Hell, *I'm* a mixed breed, and if I do say so myself I'm VERY loving and protective.


----------



## CindyLouWho (Dec 14, 2017)

My #1 is my 13 1/2 year old beagle. My _bestest_ friend ever.


----------



## Ruth n Jersey (Dec 14, 2017)

I love all breeds. My first was a Beagle, then came Labs,German Shepards, a Yorkie and a Pekingese. Last year while visiting my daughter I took my Grandsons to a park.A little boy with the cutest Beagle on a leash wanted to play on the swing set. I offered to hold the dog while he played. When he came back to me I told him I loved the dogs silky soft ears. He told me he likes them to and sucks on them. He very nicely said that if I wanted to I was welcome to suck on one also. I thanked him but declined the offer. I just had to share the story, I thought it was so cute.


----------



## RadishRose (Dec 14, 2017)

Ruth n Jersey said:


> I love all breeds.

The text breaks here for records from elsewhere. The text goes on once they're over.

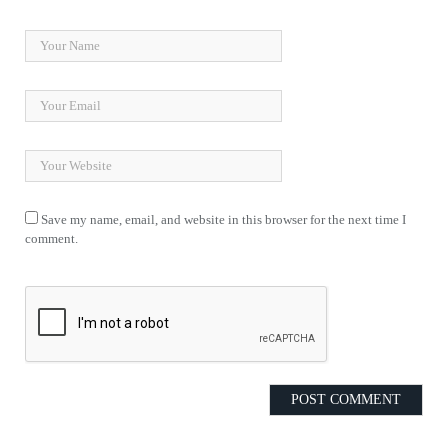
Save my name, email, and website in this browser for the next time I
comment.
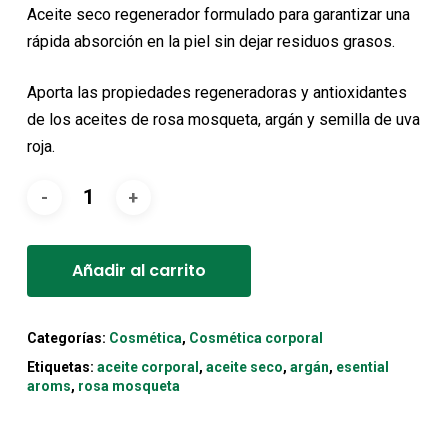
original
actual
Aceite seco regenerador formulado para garantizar una
era:
es:
rápida absorción en la piel sin dejar residuos grasos.
23,80€.
21,42€.
Aporta las propiedades regeneradoras y antioxidantes
de los aceites de rosa mosqueta, argán y semilla de uva
roja.
Alternative:
Añadir al carrito
Categorías:
Cosmética
,
Cosmética corporal
Etiquetas:
aceite corporal
,
aceite seco
,
argán
,
esential
aroms
,
rosa mosqueta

My first was a Beagle, then came Labs,German Shepards, a Yorkie and a Pekingese. Last year while visiting my daughter I took my Grandsons to a park.A little boy with the cutest Beagle on a leash wanted to play on the swing set. I offered to hold the dog while he played. When he came back to me I told him I loved the dogs silky soft ears. He told me he likes them to and sucks on them. He very nicely said that if I wanted to I was welcome to suck on one also. I thanked him but declined the offer. I just had to share the story, I thought it was so cute.



That's adorable.


----------